Monday, 22 June 2015

The second-greatest series of the greatest TV show ever made is out on Blu-ray today

Hopefully by now you took my advice and have bought and watched the greatest series of the greatest TV show ever made on Blu-ray; if not I will feel like I wasted my time banging on about it, almost as if nobody listens to a word I say. If you did, though, then good news! The diabolical (but very sexiful) masterminds at Studiocanal have just released the only-slightly-less-amazing follow-up to The Avengers Series 4: the sensibly-titled The Avengers Series 5 is now available in 1080 lines of gorgeous 1960s televisual magic.
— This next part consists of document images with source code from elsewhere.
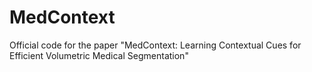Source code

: # MedContext
Official code for the paper "MedContext: Learning Contextual Cues for Efficient Volumetric Medical Segmentation"
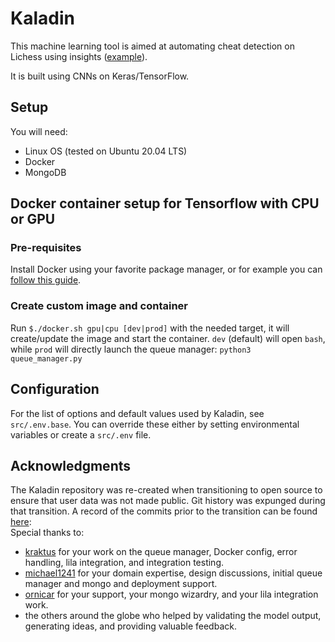 # Kaladin
This machine learning tool is aimed at automating cheat detection on Lichess using insights ([example](https://lichess.org/insights/thibault)).

It is built using CNNs on Keras/TensorFlow.

## Setup
You will need:
 - Linux OS (tested on Ubuntu 20.04 LTS)
 - Docker
 - MongoDB

## Docker container setup for Tensorflow with CPU or GPU

### Pre-requisites
Install Docker using your favorite package manager, or for example you can [follow this guide](https://www.tensorflow.org/install/docker).

### Create custom image and container

Run `$./docker.sh gpu|cpu [dev|prod]` with the needed target, it will create/update the image and start the container. `dev` (default) will open `bash`, while `prod` will directly launch the queue manager: `python3 queue_manager.py`


## Configuration

For the list of options and default values used by Kaladin, see `src/.env.base`. You can override these either by setting environmental variables or create a `src/.env` file.


## Acknowledgments

The Kaladin repository was re-created when transitioning to open source to ensure that user data was not made public.  Git history was expunged during that transition.  A record of the commits prior to the transition can be found [here](doc/lost_commits.txt):  
Special thanks to:
* [kraktus](https://github.com/kraktus) for your work on the queue manager, Docker config, error handling, lila integration, and integration testing.
* [michael1241](https://github.com/michael1241) for your domain expertise, design discussions, initial queue manager and mongo and deployment support.
* [ornicar](https://github.com/ornicar) for your support, your mongo wizardry, and your lila integration work.
* the others around the globe who helped by validating the model output, generating ideas, and providing valuable feedback.
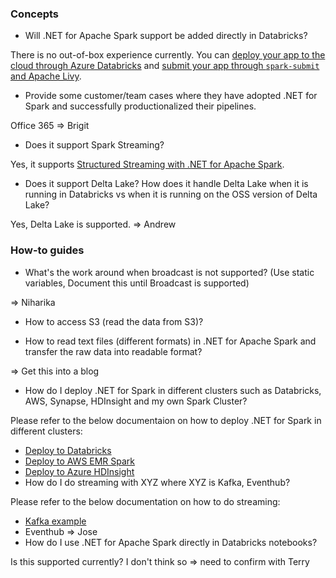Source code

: ### Concepts
-	Will .NET for Apache Spark support be added directly in Databricks?
 
 There is no out-of-box experience currently. You can [deploy your app to the cloud through Azure Databricks](https://docs.microsoft.com/en-us/dotnet/spark/tutorials/databricks-deployment) and [submit your app through `spark-submit` and Apache Livy](https://docs.microsoft.com/en-us/dotnet/spark/how-to-guides/hdinsight-deploy-methods).
-	Provide some customer/team cases where they have adopted .NET for Spark and successfully productionalized their pipelines.
 
 Office 365 => Brigit
-	Does it support Spark Streaming?

Yes, it supports [Structured Streaming with .NET for Apache Spark](https://docs.microsoft.com/en-us/dotnet/spark/tutorials/streaming).
-	Does it support Delta Lake? How does it handle Delta Lake when it is running in Databricks vs when it is running on the OSS version of Delta Lake?

Yes, Delta Lake is supported. => Andrew

###	How-to guides
- What's the work around when broadcast is not supported? (Use static variables, Document this until Broadcast is supported)

=> Niharika
-	How to access S3 (read the data from S3)?

-	How to read text files (different formats) in .NET for Apache Spark and transfer the raw data into readable format?

=> Get this into a blog
-	How do I deploy .NET for Spark in different clusters such as Databricks, AWS, Synapse, HDInsight and my own Spark Cluster?

Please refer to the below documentaion on how to deploy .NET for Spark in different clusters:
   - [Deploy to Databricks](https://docs.microsoft.com/en-us/dotnet/spark/tutorials/databricks-deployment)
   - [Deploy to AWS EMR Spark](https://docs.microsoft.com/en-us/dotnet/spark/tutorials/amazon-emr-spark-deployment)
   - [Deploy to Azure HDInsight](https://docs.microsoft.com/en-us/dotnet/spark/tutorials/hdinsight-deployment)
-	How do I do streaming with XYZ where XYZ is Kafka, Eventhub?

Please refer to the below documentation on how to do streaming:
- [Kafka example](https://docs.microsoft.com/en-us/dotnet/spark/tutorials/streaming)
- Eventhub => Jose
- How do I use .NET for Apache Spark directly in Databricks notebooks?

Is this supported currently? I don't think so => need to confirm with Terry
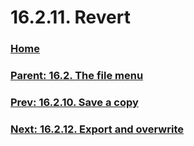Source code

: # 16.2.11. Revert

### [Home](./00-home.md)
### [Parent: 16.2. The file menu](./16-02-00-the-file-menu.md)
### [Prev: 16.2.10. Save a copy](./16-02-10-save-a-copy.md)
### [Next: 16.2.12. Export and overwrite](./16-02-12-export-and-overwrite.md)
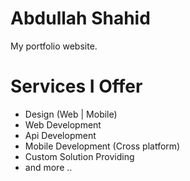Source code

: # Abdullah Shahid

My portfolio website.

# Services I Offer

- Design (Web | Mobile)
- Web Development
- Api Development
- Mobile Development (Cross platform)
- Custom Solution Providing
- and more ..
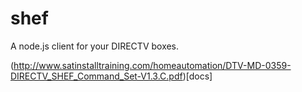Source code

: shef
====

A node.js client for your DIRECTV boxes.

(http://www.satinstalltraining.com/homeautomation/DTV-MD-0359-DIRECTV_SHEF_Command_Set-V1.3.C.pdf)[docs]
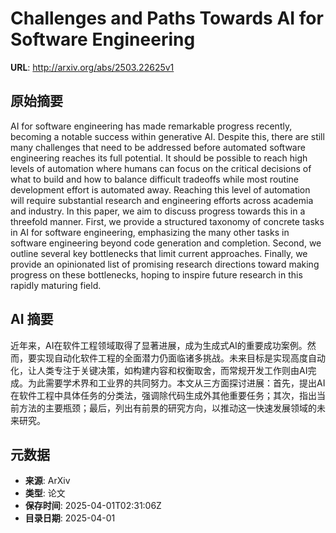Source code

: # Challenges and Paths Towards AI for Software Engineering

**URL**: http://arxiv.org/abs/2503.22625v1

## 原始摘要

AI for software engineering has made remarkable progress recently, becoming a
notable success within generative AI. Despite this, there are still many
challenges that need to be addressed before automated software engineering
reaches its full potential. It should be possible to reach high levels of
automation where humans can focus on the critical decisions of what to build
and how to balance difficult tradeoffs while most routine development effort is
automated away. Reaching this level of automation will require substantial
research and engineering efforts across academia and industry. In this paper,
we aim to discuss progress towards this in a threefold manner. First, we
provide a structured taxonomy of concrete tasks in AI for software engineering,
emphasizing the many other tasks in software engineering beyond code generation
and completion. Second, we outline several key bottlenecks that limit current
approaches. Finally, we provide an opinionated list of promising research
directions toward making progress on these bottlenecks, hoping to inspire
future research in this rapidly maturing field.


## AI 摘要

近年来，AI在软件工程领域取得了显著进展，成为生成式AI的重要成功案例。然而，要实现自动化软件工程的全面潜力仍面临诸多挑战。未来目标是实现高度自动化，让人类专注于关键决策，如构建内容和权衡取舍，而常规开发工作则由AI完成。为此需要学术界和工业界的共同努力。本文从三方面探讨进展：首先，提出AI在软件工程中具体任务的分类法，强调除代码生成外其他重要任务；其次，指出当前方法的主要瓶颈；最后，列出有前景的研究方向，以推动这一快速发展领域的未来研究。

## 元数据

- **来源**: ArXiv
- **类型**: 论文
- **保存时间**: 2025-04-01T02:31:06Z
- **目录日期**: 2025-04-01
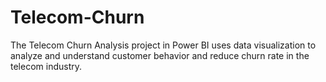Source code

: # Telecom-Churn
The Telecom Churn Analysis project in Power BI uses data visualization to analyze and understand customer behavior and reduce churn rate in the telecom industry.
Originally broadcast in two chunks between January-May and September-November 1967, Series 5 of The Avengers brought us the adventures of John Steed and Emma Peel in full colour - which is undeniably well-used throughout, but brings the series a step closer to reality, where it doesn't really belong. To compensate, the stories got a little weirder (mind-swapping, time travel, miniaturisation and UFOs all get a look in), and the result is some of the most imaginative television of the 20th century.
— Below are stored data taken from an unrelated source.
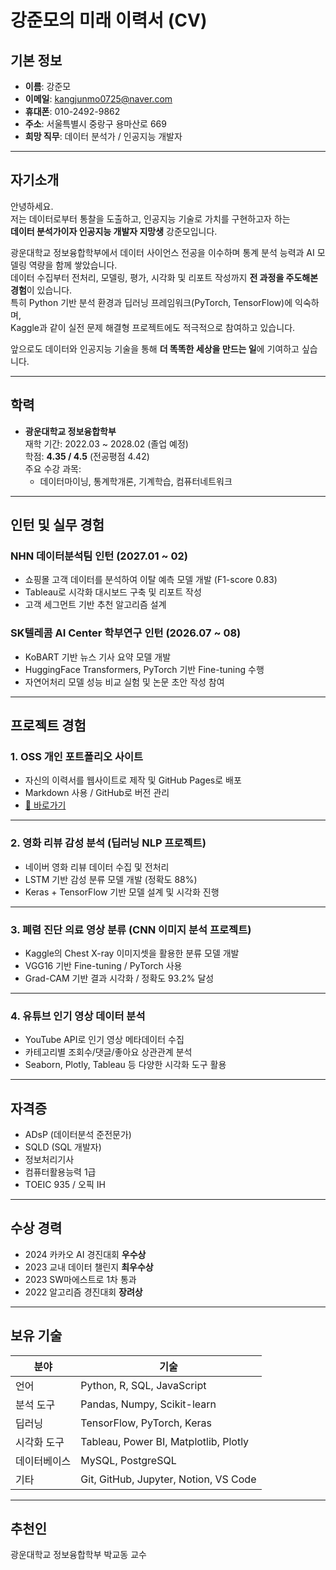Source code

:# 강준모의 미래 이력서 (CV)

##  기본 정보

- **이름**: 강준모  
- **이메일**: kangjunmo0725@naver.com  
- **휴대폰**: 010-2492-9862  
- **주소**: 서울특별시 중랑구 용마산로 669  
- **희망 직무**: 데이터 분석가 / 인공지능 개발자

---

##  자기소개

안녕하세요.  
저는 데이터로부터 통찰을 도출하고, 인공지능 기술로 가치를 구현하고자 하는  
**데이터 분석가이자 인공지능 개발자 지망생** 강준모입니다.

광운대학교 정보융합학부에서 데이터 사이언스 전공을 이수하며 통계 분석 능력과 AI 모델링 역량을 함께 쌓았습니다.  
데이터 수집부터 전처리, 모델링, 평가, 시각화 및 리포트 작성까지 **전 과정을 주도해본 경험**이 있습니다.  
특히 Python 기반 분석 환경과 딥러닝 프레임워크(PyTorch, TensorFlow)에 익숙하며,  
Kaggle과 같이 실전 문제 해결형 프로젝트에도 적극적으로 참여하고 있습니다.

앞으로도 데이터와 인공지능 기술을 통해 **더 똑똑한 세상을 만드는 일**에 기여하고 싶습니다.

---

##  학력

- **광운대학교 정보융합학부**  
  재학 기간: 2022.03 ~ 2028.02 (졸업 예정)  
  학점: **4.35 / 4.5** (전공평점 4.42)  
  주요 수강 과목:  
  - 데이터마이닝, 통계학개론, 기계학습, 컴퓨터네트워크  
  

---

##  인턴 및 실무 경험

### NHN 데이터분석팀 인턴 (2027.01 ~ 02)

- 쇼핑몰 고객 데이터를 분석하여 이탈 예측 모델 개발 (F1-score 0.83)
- Tableau로 시각화 대시보드 구축 및 리포트 작성
- 고객 세그먼트 기반 추천 알고리즘 설계

### SK텔레콤 AI Center 학부연구 인턴 (2026.07 ~ 08)

- KoBART 기반 뉴스 기사 요약 모델 개발
- HuggingFace Transformers, PyTorch 기반 Fine-tuning 수행
- 자연어처리 모델 성능 비교 실험 및 논문 초안 작성 참여

---

##  프로젝트 경험

### 1. OSS 개인 포트폴리오 사이트
- 자신의 이력서를 웹사이트로 제작 및 GitHub Pages로 배포
- Markdown 사용 / GitHub로 버전 관리
- [🔗 바로가기](https://github.com/kang-jun-mo12/oss-intro)

---

### 2. 영화 리뷰 감성 분석 (딥러닝 NLP 프로젝트)
- 네이버 영화 리뷰 데이터 수집 및 전처리
- LSTM 기반 감성 분류 모델 개발 (정확도 88%)
- Keras + TensorFlow 기반 모델 설계 및 시각화 진행

---

### 3. 폐렴 진단 의료 영상 분류 (CNN 이미지 분석 프로젝트)
- Kaggle의 Chest X-ray 이미지셋을 활용한 분류 모델 개발
- VGG16 기반 Fine-tuning / PyTorch 사용
- Grad-CAM 기반 결과 시각화 / 정확도 93.2% 달성

---

### 4. 유튜브 인기 영상 데이터 분석
- YouTube API로 인기 영상 메타데이터 수집
- 카테고리별 조회수/댓글/좋아요 상관관계 분석
- Seaborn, Plotly, Tableau 등 다양한 시각화 도구 활용

---

##  자격증

- ADsP (데이터분석 준전문가)  
- SQLD (SQL 개발자)  
- 정보처리기사
- 컴퓨터활용능력 1급  
- TOEIC 935 / 오픽 IH

---

##  수상 경력

- 2024 카카오 AI 경진대회 **우수상**  
- 2023 교내 데이터 챌린지 **최우수상**  
- 2023 SW마에스트로 1차 통과  
- 2022 알고리즘 경진대회 **장려상**

---

## 보유 기술

| 분야         | 기술 |
|--------------|------|
| 언어         | Python, R, SQL, JavaScript |
| 분석 도구    | Pandas, Numpy, Scikit-learn |
| 딥러닝       | TensorFlow, PyTorch, Keras |
| 시각화 도구  | Tableau, Power BI, Matplotlib, Plotly |
| 데이터베이스 | MySQL, PostgreSQL |
| 기타         | Git, GitHub, Jupyter, Notion, VS Code

---

## 추천인
광운대학교 정보융합학부 박교동 교수
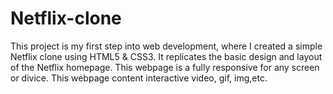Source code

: # Netflix-clone

This project is my first step into web development, where I created a simple Netflix clone using HTML5 & CSS3. It replicates the basic design and layout of the Netflix homepage.
This webpage is a fully responsive for any screen or divice.
This webpage content interactive video, gif, img,etc.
As with Series 4, a cheeky tease was shot to promote the new adventures of our immaculately-attired heroes, and it's another perfect example of what to expect:

Highlights of Series 5 include, but are not limited to:
  • Guest appearances from the likes of Peter Bowles, Jon Pertwee, Roy Kinnear, Patrick Cargill, Julian Glover, Ronnie Barker, Peter Wyngarde, Peter Cushing and Christopher Lee; one episode - The Superlative Seven - boasts Brian Blessed, Donald Sutherland and an unfathomably beautiful Charlotte Rampling IN THE SAME STORY
  • Death's Door, an episode which rivals Hitchcock's Spellbound for surreally atmospheric psychoanalysis and giant props
  • Murdersville, perhaps the quintessential episode of The Avengers, which is set in a village - Little Storping In The Swuff - where every single resident is involved in the business of hired killing
  • More of Diana Rigg and Patrick Macnee being unbearably delightful in incredible costumes
  • And more tremendous music by Laurie Johnson, including this perky theme from Dead Man's Treasure
Also, obviously, there are buckets of extras that make this an essential purchase for completists and noobs alike. It all looks utterly stunning in HD and while the hit rate of episodes is less successful than Series 4, it is never not fun watching Steed and Mrs Peel bimbling about the countryside foiling insane plots and drinking gallons of champagne. You owe it to your eyes to see this.